Pour Gospodinov, le temps est un artifice. Le présent, le passé et le futur glissent comme des pièces sur un échiquier. Une section intitulée « Le chiffonnier de la mémoire » illustre la technique de Gospodinov. Ici, le narrateur – peut-être l’auteur – est un journaliste qui écrit sur les cimetières bulgares de la Seconde Guerre mondiale. Il parcourt la Serbie sur les routes que son grand-père « parcourait à pied dans la boue pendant l'hiver 1944 », avant de s'arrêter à Harkány, en Hongrie, pour interviewer un homme qui vit dans la maison où son grand-père était cantonné pendant la guerre.
L'homme commente sa mère, une vieille femme présente à l'entretien, comme l'occasion d'explorer la mémoire : « Sa mémoire est un chiffonnier, je la sens ouvrir les longs tiroirs fermés à clé… elle doit parcourir plus de cinquante ans, après tout. »
L'homme est mal à l'aise face au silence de sa mère. Il lui demande quelque chose. « Elle tourne légèrement la tête, sans me quitter des yeux [the narrator]. Cela pourrait passer pour un tic-tac, une réponse négative ou une partie de son propre monologue interne. » L’homme note que depuis que sa mère a eu un accident vasculaire cérébral, sa mémoire n’est plus là.
Mais le narrateur vit une expérience différente. Il ignore les propos de son interlocuteur, certain que celle-ci le reconnaît car il ressemble à son grand-père.
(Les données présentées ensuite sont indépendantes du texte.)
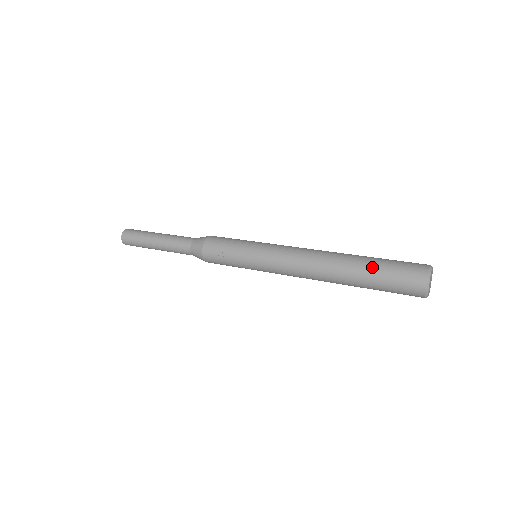
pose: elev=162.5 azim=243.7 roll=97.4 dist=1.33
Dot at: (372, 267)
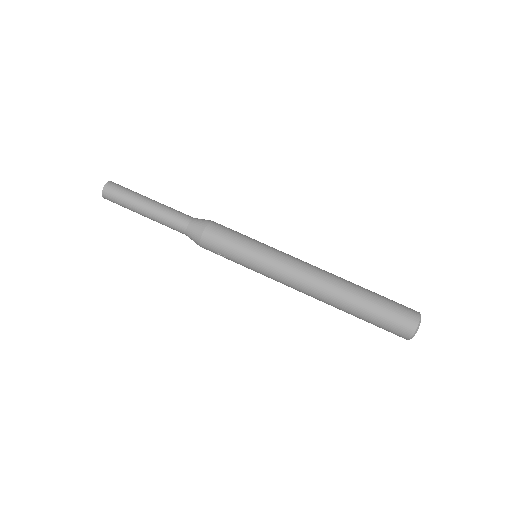
Dot at: (365, 317)
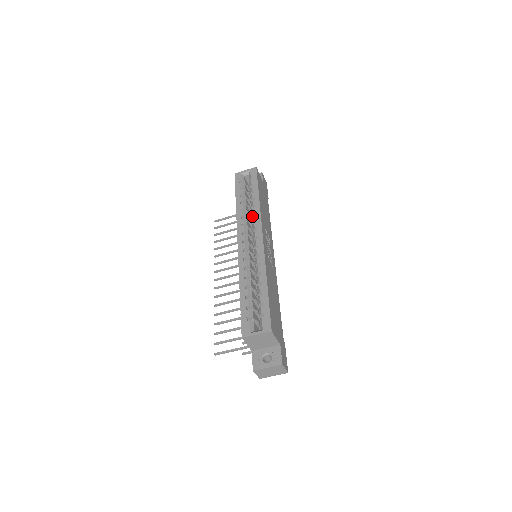
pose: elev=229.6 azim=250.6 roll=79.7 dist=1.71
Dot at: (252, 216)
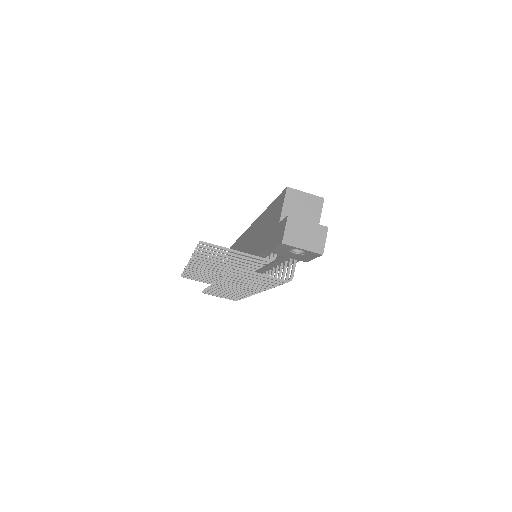
Dot at: occluded
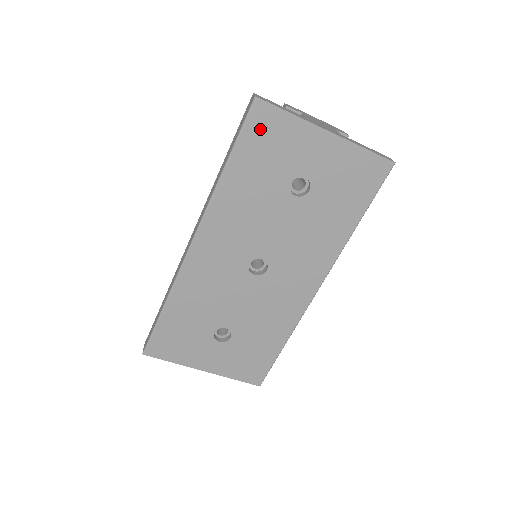
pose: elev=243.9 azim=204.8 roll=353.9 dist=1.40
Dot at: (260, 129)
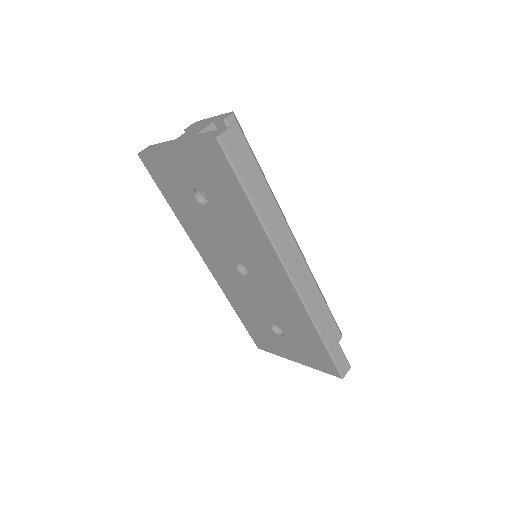
Dot at: (155, 172)
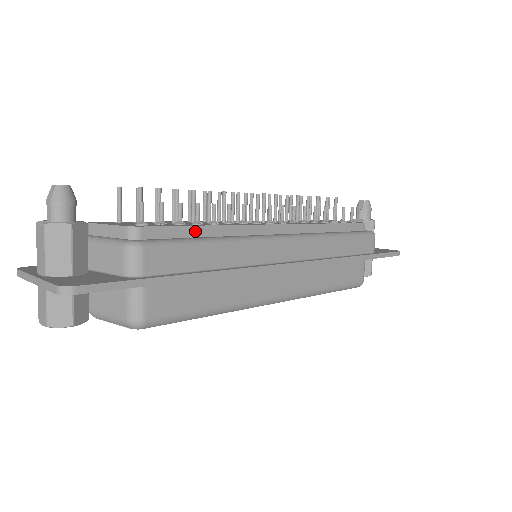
Le narrateur traverse le temps pour décrire à quel point cette femme était belle lorsqu'elle était jeune et combien son grand-père l'aimait. Même si le narrateur n'était pas là, il décrit à quoi elle ressemblait et ce qu'elle portait, projetant l'histoire d'amour de son grand-père – qui peut ou non avoir eu lieu – comme la sienne.
Même si le narrateur et la vieille femme n'ont « pas de langue dans laquelle nous puissions tout partager », ses yeux disent dans un « bulgare impeccable : … Je continue en hongrois : (magnifique) … comme si je transmettais un message secret de ma grand-père mort. »
Qui a réellement vécu cette histoire d’amour et qui en est le narrateur ? Le passage peut se lire comme une histoire linéaire, jusqu'à ce que le lecteur s'arrête pour considérer l'énorme écart entre le moment de l'entretien et celui de l'histoire d'amour.
Le livre prétend parler du chagrin, et c’est le cas. Le chagrin traverse la vie sous de nombreuses formes : chagrin, abandon, regret, culpabilité. Pour ce lecteur, les considérations aux multiples facettes de Gospodinov sur le chagrin humain (et mythique) sont une raison suffisante pour lire le livre.
Gospodinov écrit à un moment donné qu'il aspire à « tenir un catalogue précis de tout ». On a l'impression qu'il a presque réussi ce roman novateur et captivant.